I got to thinking about the many surgical approaches to gynecologic problems we have today and the implications of new advances to those of us who are already well along in our surgical careers. Hysterectomy, in particular, can be done vaginally, laparoscopically, with laparoscopic assistance, or as an open procedure. Should we abandon the vaginal and open approaches? Or conversely, is it necessary to routinely use an open incision for hysterectomy on a normal to moderately enlarged uterus? Current medical evidence argues against eliminating open hysterectomy, and patient comfort, cosmetics, and recovery time all argue for the vaginal or laparoscopic approach.

In my estimation, routine use of total abdominal hysterectomy has more to do with the surgeon's comfort level than with the patient's. I believe that the surgical approach chosen for a particular patient should be in keeping with that individual's needs, desires-and most of all-her best health interests, not the surgeon's personal limitations. The operative technique should fit the patient and the clinical setting, not the other way around.

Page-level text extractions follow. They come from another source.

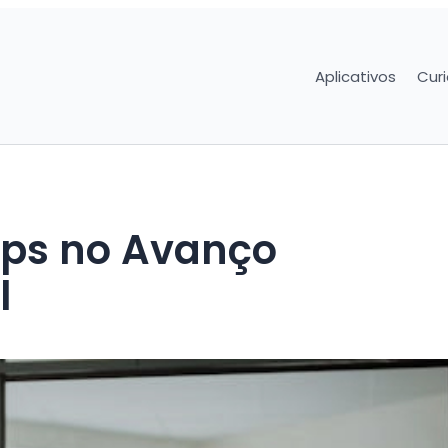
Aplicativos
Cur
ups no Avanço
l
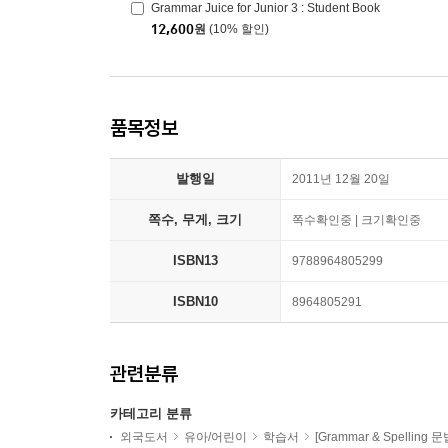
Grammar Juice for Junior 3 : Student Book
12,600
원
(10% 할인)
품목정보
발행일
2011년 12월 20일
쪽수, 무게, 크기
쪽수확인중 | 크기확인중
ISBN13
9788964805299
ISBN10
8964805291
관련분류
카테고리 분류
외국도서
유아/어린이
학습서
[Grammar & Spelling 문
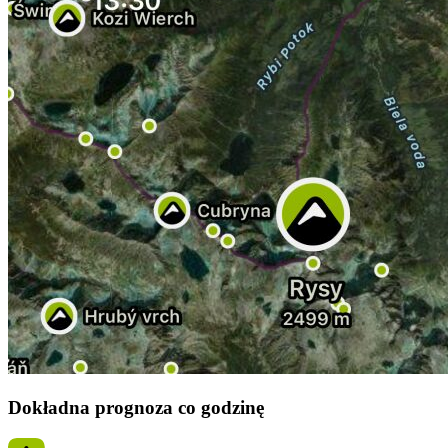
Dokładna prognoza co godzinę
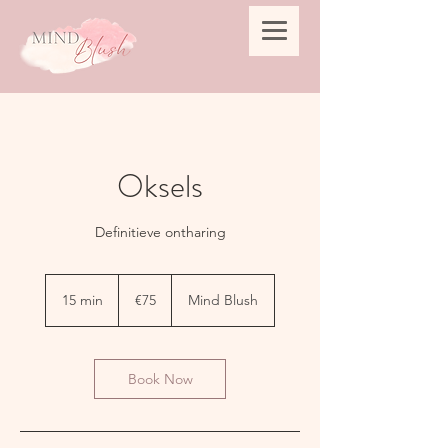
Oksels
Definitieve ontharing
€75
euros
15 min
1
€75
Mind Blush
5
m
i
n
Book Now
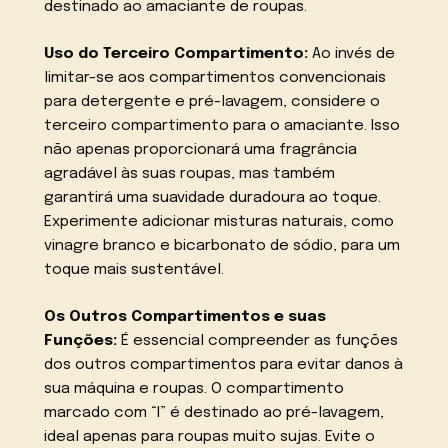
destinado ao amaciante de roupas.
Uso do Terceiro Compartimento:
Ao invés de
limitar-se aos compartimentos convencionais
para detergente e pré-lavagem, considere o
terceiro compartimento para o amaciante. Isso
não apenas proporcionará uma fragrância
agradável às suas roupas, mas também
garantirá uma suavidade duradoura ao toque.
Experimente adicionar misturas naturais, como
vinagre branco e bicarbonato de sódio, para um
toque mais sustentável.
Os Outros Compartimentos e suas
Funções:
É essencial compreender as funções
dos outros compartimentos para evitar danos à
sua máquina e roupas. O compartimento
marcado com “I” é destinado ao pré-lavagem,
ideal apenas para roupas muito sujas. Evite o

During residency, most ob/gyns get only limited experience in one or another of the surgical techniques we have available. And as clinicians go out into practice, the procedures and instruments continue to evolve. If you feel undertrained in vaginal hysterectomy or laparoscopic surgery, one way to gain some experience is to find a colleague in your general area who is adept and ask him or her for help in improving your skills. Hands-on surgical courses such as the one I recently attended can also be of enormous benefit.

As surgeons, we need to be lifelong learners. Take a little time off to learn a new technique or refine an old one. Seek out colleagues who have experience with instruments that are new to you. Spend some time teaching a colleague or a resident what you are particularly good at. Such active learning can make a big difference to your comfort level in the operating room, enhance your surgical skills, and help ensure the comfort and well-being of both current and future patients.